_TASK PROMPT_
Repeat the line that contains "Identify the document" exactly, along with each following line up to and including the last line of the entries.

_PROVIDED RECORDS_
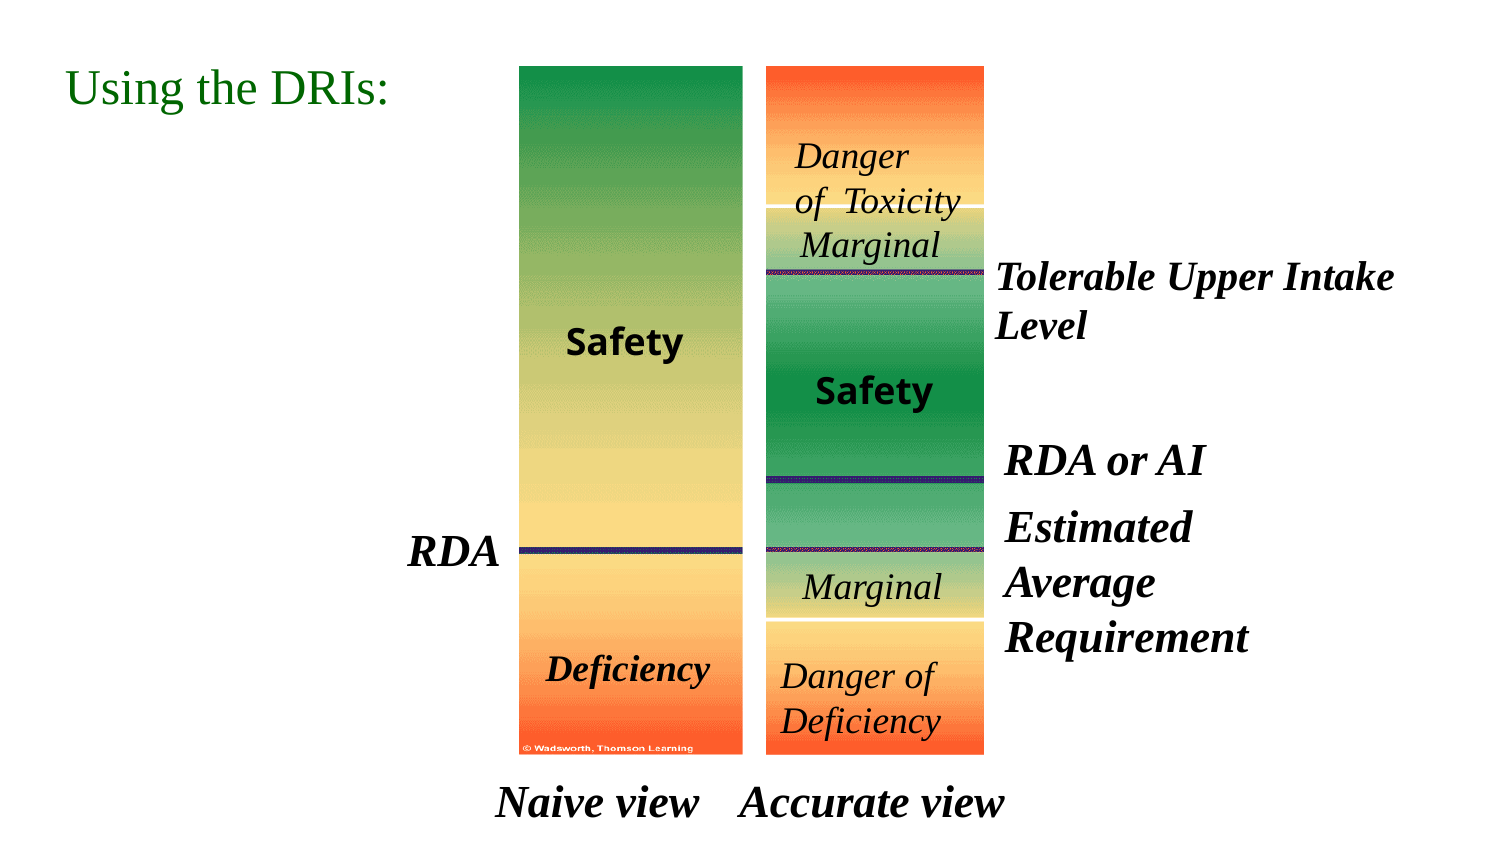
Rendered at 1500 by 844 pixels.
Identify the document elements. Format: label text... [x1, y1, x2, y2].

text_box RDA [392, 513, 512, 584]
text_box Naive view [465, 764, 724, 834]
picture [518, 66, 985, 755]
text_box Tolerable Upper Intake Level [990, 241, 1488, 356]
text_box Accurate view [724, 764, 1020, 834]
text_box RDA or AI [990, 422, 1221, 492]
text_box Using the DRIs: [49, 46, 435, 122]
text_box Estimated Average Requirement [990, 489, 1264, 670]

_EXPECTED OUTPUT_
Identify the document elements. Format: label text... [x1, y1, x2, y2].

text_box RDA [392, 513, 512, 584]
text_box Naive view [465, 764, 724, 834]
picture [518, 66, 985, 755]
text_box Tolerable Upper Intake Level [990, 241, 1488, 356]
text_box Accurate view [724, 764, 1020, 834]
text_box RDA or AI [990, 422, 1221, 492]
text_box Using the DRIs: [49, 46, 435, 122]
text_box Estimated Average Requirement [990, 489, 1264, 670]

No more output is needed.